BEGIN EXTRACTED DATA

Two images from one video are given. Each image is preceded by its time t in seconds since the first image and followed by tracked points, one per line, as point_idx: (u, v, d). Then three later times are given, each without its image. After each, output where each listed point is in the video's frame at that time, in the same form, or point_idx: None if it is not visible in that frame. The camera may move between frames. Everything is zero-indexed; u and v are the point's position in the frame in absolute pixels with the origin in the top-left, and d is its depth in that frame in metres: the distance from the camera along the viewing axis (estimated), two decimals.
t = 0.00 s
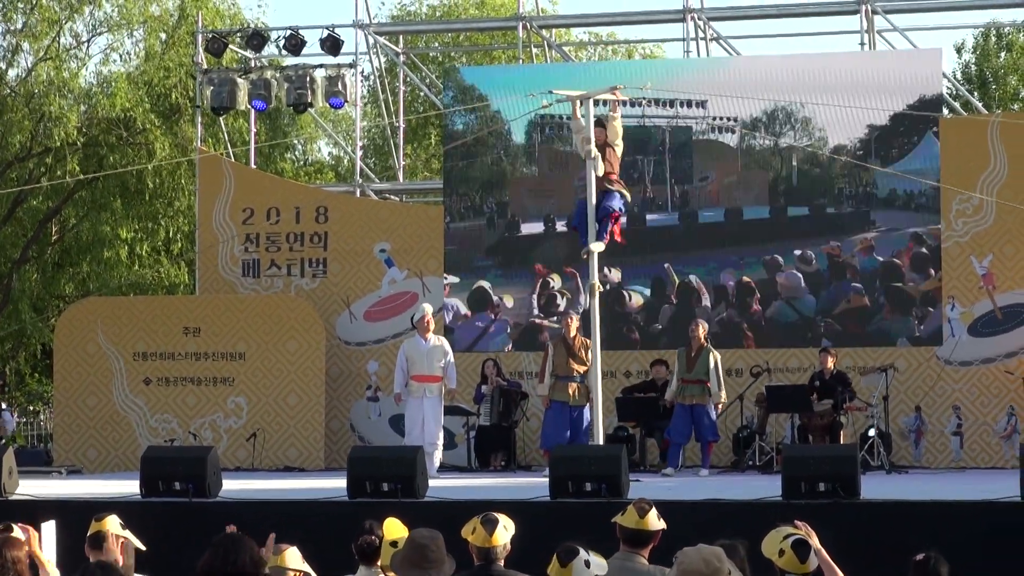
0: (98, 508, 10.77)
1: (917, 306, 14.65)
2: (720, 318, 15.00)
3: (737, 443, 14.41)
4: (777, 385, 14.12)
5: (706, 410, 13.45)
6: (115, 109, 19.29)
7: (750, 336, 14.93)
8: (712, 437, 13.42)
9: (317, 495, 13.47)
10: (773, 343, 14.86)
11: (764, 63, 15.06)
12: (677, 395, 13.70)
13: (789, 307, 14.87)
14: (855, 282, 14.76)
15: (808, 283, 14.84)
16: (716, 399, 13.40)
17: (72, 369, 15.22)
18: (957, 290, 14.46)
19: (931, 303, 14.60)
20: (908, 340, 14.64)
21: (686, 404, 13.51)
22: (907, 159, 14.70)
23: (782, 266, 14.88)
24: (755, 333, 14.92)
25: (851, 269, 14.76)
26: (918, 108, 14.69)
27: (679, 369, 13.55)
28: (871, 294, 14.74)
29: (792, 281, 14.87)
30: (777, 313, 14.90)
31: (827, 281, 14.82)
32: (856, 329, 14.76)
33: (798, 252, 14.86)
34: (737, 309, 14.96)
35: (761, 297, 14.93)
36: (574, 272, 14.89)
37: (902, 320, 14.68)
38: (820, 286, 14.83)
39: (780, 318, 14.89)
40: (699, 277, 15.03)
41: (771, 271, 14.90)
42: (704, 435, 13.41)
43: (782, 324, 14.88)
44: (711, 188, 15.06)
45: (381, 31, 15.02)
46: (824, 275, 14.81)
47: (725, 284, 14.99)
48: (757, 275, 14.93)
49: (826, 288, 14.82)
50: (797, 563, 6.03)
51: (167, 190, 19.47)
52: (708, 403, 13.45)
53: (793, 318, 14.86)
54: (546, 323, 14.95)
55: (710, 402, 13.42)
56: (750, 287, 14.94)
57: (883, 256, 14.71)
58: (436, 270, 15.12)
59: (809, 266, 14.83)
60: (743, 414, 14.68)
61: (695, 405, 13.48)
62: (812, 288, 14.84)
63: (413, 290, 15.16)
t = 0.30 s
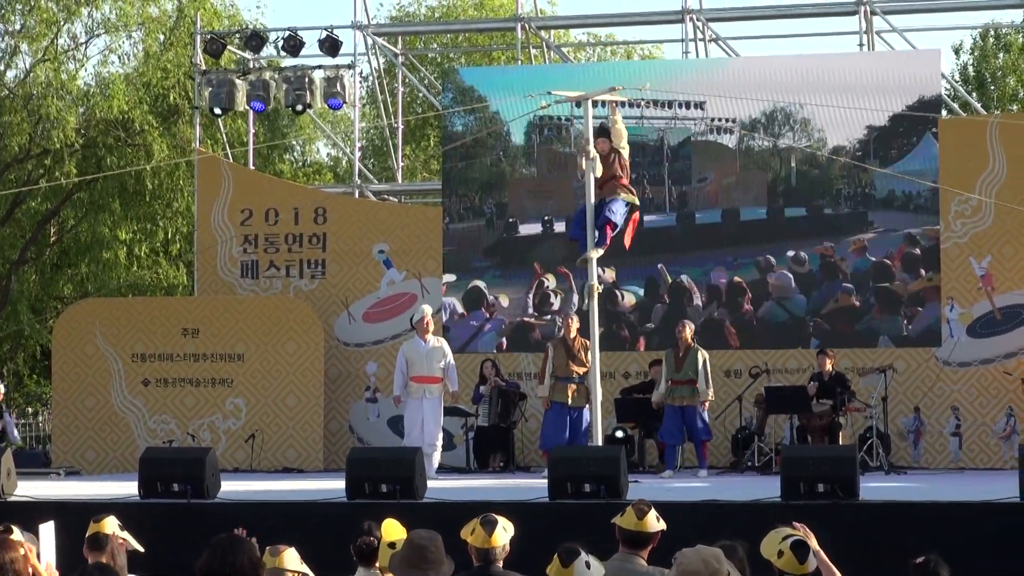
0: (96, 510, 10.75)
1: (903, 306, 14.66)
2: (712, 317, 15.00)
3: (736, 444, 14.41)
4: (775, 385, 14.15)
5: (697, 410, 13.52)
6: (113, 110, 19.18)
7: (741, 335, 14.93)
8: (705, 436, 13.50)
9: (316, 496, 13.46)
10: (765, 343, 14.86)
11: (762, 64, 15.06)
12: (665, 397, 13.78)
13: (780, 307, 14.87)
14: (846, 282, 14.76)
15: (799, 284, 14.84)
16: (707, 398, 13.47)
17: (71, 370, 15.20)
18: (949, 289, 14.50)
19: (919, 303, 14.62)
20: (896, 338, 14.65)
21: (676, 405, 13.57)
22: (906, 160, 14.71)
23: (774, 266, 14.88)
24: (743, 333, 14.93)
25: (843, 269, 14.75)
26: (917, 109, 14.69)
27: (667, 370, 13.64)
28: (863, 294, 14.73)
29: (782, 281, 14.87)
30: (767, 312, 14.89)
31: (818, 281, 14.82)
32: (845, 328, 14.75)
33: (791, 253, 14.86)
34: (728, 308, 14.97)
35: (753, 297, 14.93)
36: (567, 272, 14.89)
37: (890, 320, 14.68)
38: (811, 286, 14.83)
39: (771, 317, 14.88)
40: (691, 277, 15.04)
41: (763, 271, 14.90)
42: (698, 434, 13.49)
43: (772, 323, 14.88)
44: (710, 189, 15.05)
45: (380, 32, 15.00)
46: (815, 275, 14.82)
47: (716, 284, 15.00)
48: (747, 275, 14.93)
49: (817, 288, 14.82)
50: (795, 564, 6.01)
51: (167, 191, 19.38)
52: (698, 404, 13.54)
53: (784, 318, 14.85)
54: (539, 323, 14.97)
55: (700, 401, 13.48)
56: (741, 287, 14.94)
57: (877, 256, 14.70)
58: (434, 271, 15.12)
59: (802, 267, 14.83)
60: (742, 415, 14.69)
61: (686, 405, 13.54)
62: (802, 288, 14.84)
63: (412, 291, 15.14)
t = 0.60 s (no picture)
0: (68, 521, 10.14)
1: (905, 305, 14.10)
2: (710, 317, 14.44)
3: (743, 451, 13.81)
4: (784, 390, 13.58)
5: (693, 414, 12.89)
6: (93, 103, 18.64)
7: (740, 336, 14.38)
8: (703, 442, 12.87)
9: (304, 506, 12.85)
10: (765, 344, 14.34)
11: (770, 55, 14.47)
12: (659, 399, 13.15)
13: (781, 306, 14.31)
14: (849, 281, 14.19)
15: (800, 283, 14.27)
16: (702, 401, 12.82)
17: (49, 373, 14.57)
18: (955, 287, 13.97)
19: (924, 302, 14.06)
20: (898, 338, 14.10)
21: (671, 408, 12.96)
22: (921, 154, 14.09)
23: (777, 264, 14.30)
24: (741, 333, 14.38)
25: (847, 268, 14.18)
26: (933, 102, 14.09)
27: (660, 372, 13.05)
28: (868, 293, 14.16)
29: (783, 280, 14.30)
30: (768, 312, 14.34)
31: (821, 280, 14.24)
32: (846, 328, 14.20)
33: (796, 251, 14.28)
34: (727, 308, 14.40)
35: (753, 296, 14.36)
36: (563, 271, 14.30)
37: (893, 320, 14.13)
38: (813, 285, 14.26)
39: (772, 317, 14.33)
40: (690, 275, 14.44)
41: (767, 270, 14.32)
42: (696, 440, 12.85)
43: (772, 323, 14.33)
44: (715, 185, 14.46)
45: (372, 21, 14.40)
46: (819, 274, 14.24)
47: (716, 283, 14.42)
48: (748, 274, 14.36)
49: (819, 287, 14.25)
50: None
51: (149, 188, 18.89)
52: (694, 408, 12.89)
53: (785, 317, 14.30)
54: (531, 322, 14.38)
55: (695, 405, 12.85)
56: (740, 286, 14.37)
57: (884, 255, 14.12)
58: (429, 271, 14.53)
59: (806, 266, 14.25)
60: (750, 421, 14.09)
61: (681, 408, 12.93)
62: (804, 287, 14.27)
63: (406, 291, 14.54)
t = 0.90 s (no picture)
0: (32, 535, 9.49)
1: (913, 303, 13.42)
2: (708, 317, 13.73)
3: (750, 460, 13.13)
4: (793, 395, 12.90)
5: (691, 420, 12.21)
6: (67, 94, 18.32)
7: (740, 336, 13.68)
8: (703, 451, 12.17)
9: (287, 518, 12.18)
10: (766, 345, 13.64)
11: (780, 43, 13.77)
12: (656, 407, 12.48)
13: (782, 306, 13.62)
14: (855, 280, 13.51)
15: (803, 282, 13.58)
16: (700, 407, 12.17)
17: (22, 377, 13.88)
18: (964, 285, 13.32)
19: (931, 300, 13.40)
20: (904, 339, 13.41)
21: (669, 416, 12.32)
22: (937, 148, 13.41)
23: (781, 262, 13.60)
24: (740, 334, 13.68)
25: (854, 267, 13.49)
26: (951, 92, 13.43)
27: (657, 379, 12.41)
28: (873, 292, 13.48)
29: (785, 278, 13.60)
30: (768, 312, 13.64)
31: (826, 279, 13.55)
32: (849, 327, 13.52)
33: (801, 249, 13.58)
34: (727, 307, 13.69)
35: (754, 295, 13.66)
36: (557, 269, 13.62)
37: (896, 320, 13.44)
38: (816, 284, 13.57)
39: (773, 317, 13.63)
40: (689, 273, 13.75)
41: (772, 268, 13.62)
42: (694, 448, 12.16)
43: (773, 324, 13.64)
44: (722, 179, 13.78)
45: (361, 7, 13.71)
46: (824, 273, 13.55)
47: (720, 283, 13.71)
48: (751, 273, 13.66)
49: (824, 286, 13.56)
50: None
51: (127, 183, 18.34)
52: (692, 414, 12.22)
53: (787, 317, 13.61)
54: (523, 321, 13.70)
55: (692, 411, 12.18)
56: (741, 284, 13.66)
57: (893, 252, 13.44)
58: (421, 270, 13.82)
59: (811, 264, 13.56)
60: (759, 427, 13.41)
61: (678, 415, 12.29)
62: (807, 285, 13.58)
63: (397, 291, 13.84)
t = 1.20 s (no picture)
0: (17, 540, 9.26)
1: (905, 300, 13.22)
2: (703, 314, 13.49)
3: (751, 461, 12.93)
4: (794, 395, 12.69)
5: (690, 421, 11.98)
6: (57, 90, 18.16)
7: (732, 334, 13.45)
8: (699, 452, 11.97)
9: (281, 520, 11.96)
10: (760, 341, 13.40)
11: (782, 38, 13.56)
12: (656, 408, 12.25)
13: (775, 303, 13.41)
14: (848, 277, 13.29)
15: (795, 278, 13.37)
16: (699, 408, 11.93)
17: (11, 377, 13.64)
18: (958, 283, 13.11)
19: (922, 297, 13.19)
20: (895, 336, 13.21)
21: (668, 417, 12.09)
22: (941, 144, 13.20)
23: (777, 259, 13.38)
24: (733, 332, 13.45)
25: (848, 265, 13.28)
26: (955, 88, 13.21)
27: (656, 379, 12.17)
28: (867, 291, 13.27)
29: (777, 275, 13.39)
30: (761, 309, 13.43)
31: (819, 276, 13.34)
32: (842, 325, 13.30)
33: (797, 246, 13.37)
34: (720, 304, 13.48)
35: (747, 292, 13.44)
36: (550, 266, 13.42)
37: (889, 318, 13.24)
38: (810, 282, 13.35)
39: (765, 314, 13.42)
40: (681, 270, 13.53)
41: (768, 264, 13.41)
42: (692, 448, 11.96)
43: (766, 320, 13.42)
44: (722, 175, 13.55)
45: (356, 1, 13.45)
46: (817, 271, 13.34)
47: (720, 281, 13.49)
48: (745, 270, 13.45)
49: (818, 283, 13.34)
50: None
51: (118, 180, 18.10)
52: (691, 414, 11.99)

END EXTRACTED DATA

** WHAT YOU WILL DO **
Nothing but the lines above, starting at the line that contains "2: (720, 318, 15.00)" and ending at the line that contains "16: (707, 398, 13.47)", should be given again, exactly and without the pictures.

** TASK ANSWER **
2: (720, 318, 15.00)
3: (737, 443, 14.41)
4: (777, 385, 14.12)
5: (706, 410, 13.45)
6: (115, 109, 19.29)
7: (750, 336, 14.93)
8: (712, 437, 13.42)
9: (317, 495, 13.47)
10: (773, 343, 14.86)
11: (764, 63, 15.06)
12: (677, 395, 13.70)
13: (789, 307, 14.87)
14: (855, 282, 14.76)
15: (808, 283, 14.84)
16: (716, 399, 13.40)
17: (72, 369, 15.22)
18: (957, 290, 14.46)
19: (931, 303, 14.60)
20: (908, 340, 14.64)
21: (686, 404, 13.51)
22: (907, 159, 14.70)
23: (782, 266, 14.88)
24: (755, 333, 14.92)
25: (851, 269, 14.76)
26: (918, 108, 14.69)
27: (679, 369, 13.55)
28: (871, 294, 14.74)
29: (792, 281, 14.87)
30: (777, 313, 14.90)
31: (827, 281, 14.82)
32: (856, 329, 14.76)
33: (798, 252, 14.86)
34: (737, 309, 14.96)
35: (761, 297, 14.93)
36: (574, 272, 14.89)
37: (902, 320, 14.68)
38: (820, 286, 14.83)
39: (780, 318, 14.89)
40: (699, 277, 15.03)
41: (771, 271, 14.90)
42: (704, 435, 13.41)
43: (782, 324, 14.88)
44: (711, 188, 15.06)
45: (381, 31, 15.02)
46: (824, 275, 14.81)
47: (725, 284, 14.99)
48: (757, 275, 14.93)
49: (826, 288, 14.82)
50: (797, 563, 6.03)
51: (167, 190, 19.47)
52: (708, 403, 13.45)
53: (793, 318, 14.86)
54: (546, 323, 14.95)
55: (710, 402, 13.42)
56: (750, 287, 14.94)
57: (883, 256, 14.71)
58: (436, 270, 15.12)
59: (809, 266, 14.83)
60: (743, 414, 14.68)
61: (695, 405, 13.48)
62: (812, 288, 14.84)
63: (413, 290, 15.16)
t = 0.30 s
0: (96, 510, 10.75)
1: (903, 306, 14.66)
2: (712, 317, 15.00)
3: (736, 444, 14.41)
4: (775, 385, 14.15)
5: (697, 410, 13.52)
6: (113, 110, 19.18)
7: (741, 335, 14.93)
8: (705, 436, 13.50)
9: (316, 496, 13.46)
10: (765, 343, 14.86)
11: (762, 64, 15.06)
12: (665, 397, 13.78)
13: (780, 307, 14.87)
14: (846, 282, 14.76)
15: (799, 284, 14.84)
16: (707, 398, 13.47)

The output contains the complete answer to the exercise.